RAG vs Fine-Tuning — battle

You have a capable base model and a pile of your own stuff — a wiki, a ticket history, a product catalog, a house writing style — and you want the model to use it. Two camps shout different answers. One says fine-tune: train the model on your data until it “knows” your domain. The other says RAG: leave the model alone and retrieve the right context at question time.

Pick wrong and you feel it fast. Fine-tune on your docs and the model starts answering in a confident in-house voice while citing a policy that changed last week, inventing ticket IDs that look exactly right, and still failing to tell you today’s stock level. Or bolt on RAG and it retrieves the perfect passage and then answers in the wrong format, ignores your style guide, and pastes a raw chunk into the reply.

The mistake is treating RAG and fine-tuning as two roads to the same place. They aren’t — they change different things, and the whole decision collapses to one question:

Do you need to change what the model KNOWS — or how it BEHAVES?

The one line to tattoo on the decision: RAG hands the model an open book at question time; fine-tuning sends it to school before the exam. An open book keeps facts current and lets you cite them. School teaches a skill or a way of answering. They are not substitutes — and the strongest systems use both, which we’ll earn at the end.

Companion pieces: once you’ve picked your approach you still have to run the model — see Ollama vs vLLM vs Triton — battle for the serving engines, and LLM vs VLM vs DIFF — battle for the workload classes you point them at.

RAG — retrieve the facts at question time

Retrieval-Augmented Generation leaves the weights untouched and changes the model’s input.

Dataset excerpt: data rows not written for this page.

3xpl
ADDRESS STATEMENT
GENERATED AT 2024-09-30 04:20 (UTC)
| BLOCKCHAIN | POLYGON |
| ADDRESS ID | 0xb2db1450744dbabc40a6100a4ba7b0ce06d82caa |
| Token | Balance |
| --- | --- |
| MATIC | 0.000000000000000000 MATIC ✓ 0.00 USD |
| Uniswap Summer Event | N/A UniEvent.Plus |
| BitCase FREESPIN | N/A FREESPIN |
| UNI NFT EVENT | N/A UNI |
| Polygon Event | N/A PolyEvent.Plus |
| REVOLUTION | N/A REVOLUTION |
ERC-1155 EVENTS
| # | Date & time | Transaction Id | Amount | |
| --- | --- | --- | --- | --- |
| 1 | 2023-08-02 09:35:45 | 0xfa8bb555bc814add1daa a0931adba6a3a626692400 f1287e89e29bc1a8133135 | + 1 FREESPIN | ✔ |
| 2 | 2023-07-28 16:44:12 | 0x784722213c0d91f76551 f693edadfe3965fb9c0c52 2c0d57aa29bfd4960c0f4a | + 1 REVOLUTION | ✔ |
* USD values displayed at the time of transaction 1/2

Offline, you split your corpus into chunks and embed each chunk into a vector; at query time you embed the question, run a nearest-neighbour search over those vectors, pull the top-k matching chunks, and stuff them into the prompt — “here are the relevant passages; answer using them.” The model is a reader, not a memoriser. The facts live in the corpus, not in the parameters.

That architecture is exactly why RAG is the right tool when the thing you’re adding is knowledge that moves. A fact that lands at 09:00 is answerable at 09:05 after a re-index — nothing is retrained. Because the answer is built from specific retrieved passages, you can cite them and show provenance, filter by access control so a user only retrieves what they’re allowed to see, and scale to a huge or private corpus the model never saw in pre-training. And grounding the answer in real passages is the single most effective lever against factual hallucination: the model is quoting, not recalling.

The costs are real and they’re all downstream of “retrieval is now part of your system.” The answer is only ever as good as what you retrieved — bad retrieval produces a confident wrong answer, so chunking, embeddings, and a reranker become things you tune and monitor. Every call pays for the retrieved passages in context tokens (more latency, more cost) plus the retrieval hop. And none of it changes how the model writes — RAG will not give you a house voice or a strict output schema. RAG changes the input, not the weights.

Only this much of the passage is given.